For now, though, the cost of run-time checks can be enormous. Order-of-magnitude slowdowns are common. This high cost is a main reason why TypeScript is unsound by design — its types are not trustworthy in order to avoid run-time costs.
Recently, a team at Meta built a gradually-typed variant of Python called (drumroll) Static Python. They report an incredible 4% increase in CPU efficiency at Instagram thanks to the sound types in Static Python. This kind of speedup is unprecedented.
Other languages may want to follow the Static Python approach to gradual types, but there are big reasons to doubt the Instagram numbers:
- the experiment code is closed source, and
- the experiment itself is not easily reproducible (even for Instagram!).
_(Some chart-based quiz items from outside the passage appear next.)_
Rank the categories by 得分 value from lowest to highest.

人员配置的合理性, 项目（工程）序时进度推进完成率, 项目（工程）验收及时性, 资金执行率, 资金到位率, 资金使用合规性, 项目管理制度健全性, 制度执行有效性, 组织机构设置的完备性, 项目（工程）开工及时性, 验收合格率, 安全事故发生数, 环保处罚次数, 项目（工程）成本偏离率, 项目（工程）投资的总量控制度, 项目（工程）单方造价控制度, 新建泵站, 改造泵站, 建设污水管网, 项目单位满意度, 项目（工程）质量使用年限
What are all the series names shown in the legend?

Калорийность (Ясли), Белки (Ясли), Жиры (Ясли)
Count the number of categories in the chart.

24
Static Python needs a rigorous, reproducible performance evaluation to test whether it is indeed a fundamental advance for gradual typing.
Related Work:
- Gradual Soundness: Lessons from Static Python https://programming-journal.org/2023/7/2/
- Producing Wrong Data Without Doing Anything Obviously Wrong! https://users.cs.northwestern.edu/~robby/courses/322-2013-spring/mytkowicz-wrong-data.pdf
- On the Cost of Type-Tag Soundness https://users.cs.utah.edu/~blg/resources/pdf/gm-pepm-2018.pdf
Design and Run an Experiment
- Topics:
performance
,cluster computing
,statistics
- Skills: Python AST parsing, program generation, scripting, measuring performance
- Difficulty: Medium
- Size: Medium (175 hours)
- Mentor: Ben Greenman
Design an experiment that covers the space of gradually-typed Static Python programs in a fair way. Since every variable in a program can have up to 3 different types, there are easily 3^20 possibilities in small programs — far too many to measure exhaustively.
Run the experiment on an existing set of benchmarks using a cluster such as CloudLab. Manage the cluster machines across potentially dozens of reservations and combine the results into one comprehensive view of Static Python performance.
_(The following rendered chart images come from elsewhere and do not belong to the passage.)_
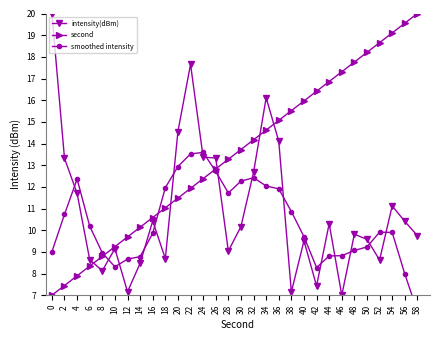

Which series has the largest range (max minus min)?

intensity(dBm)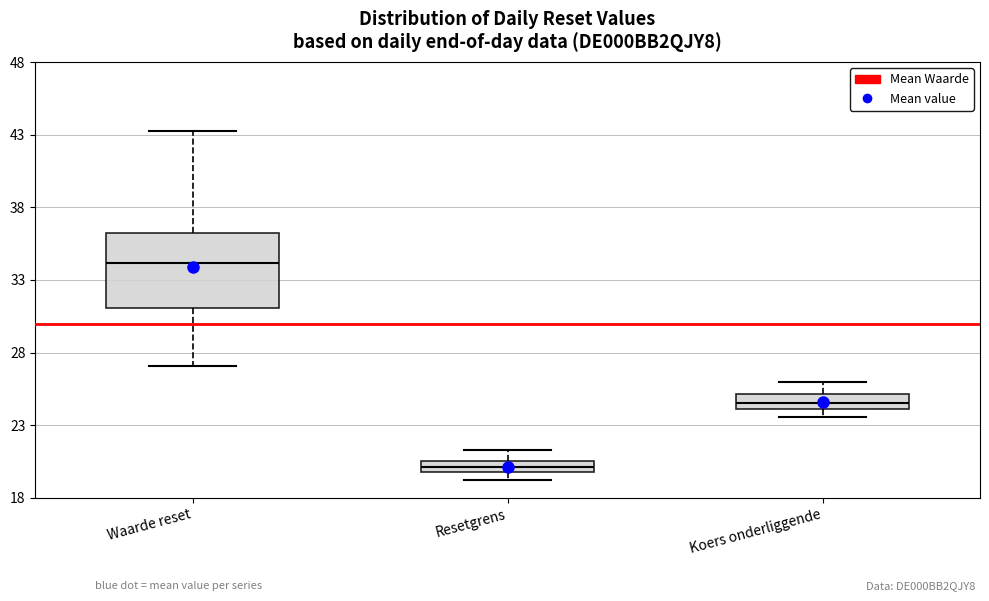

Which box has the lowest median line?

Resetgrens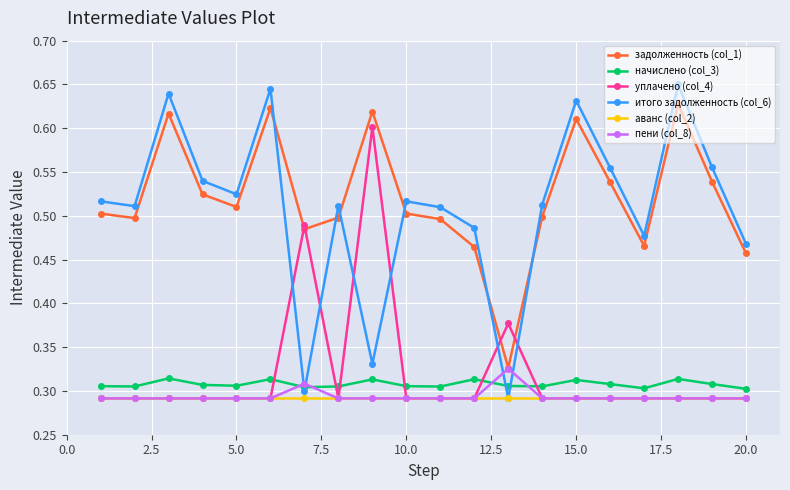

True or false: аванс (col_2) and начислено (col_3) cross at least once.

False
Derive Benchmarks from Python Applications
- Topics:
types
,optimization
,benchmark design
- Skills: Python
- Difficulty: Medium
- Size: Small to Large
- Mentor: Ben Greenman
Build or find realistic Python applications, equip them with rich types, and modify them to run a meaningful performance benchmark. Running a benchmark should produce timing information, and the timing should not be significantly influenced by random variables, I/O actions, or system events.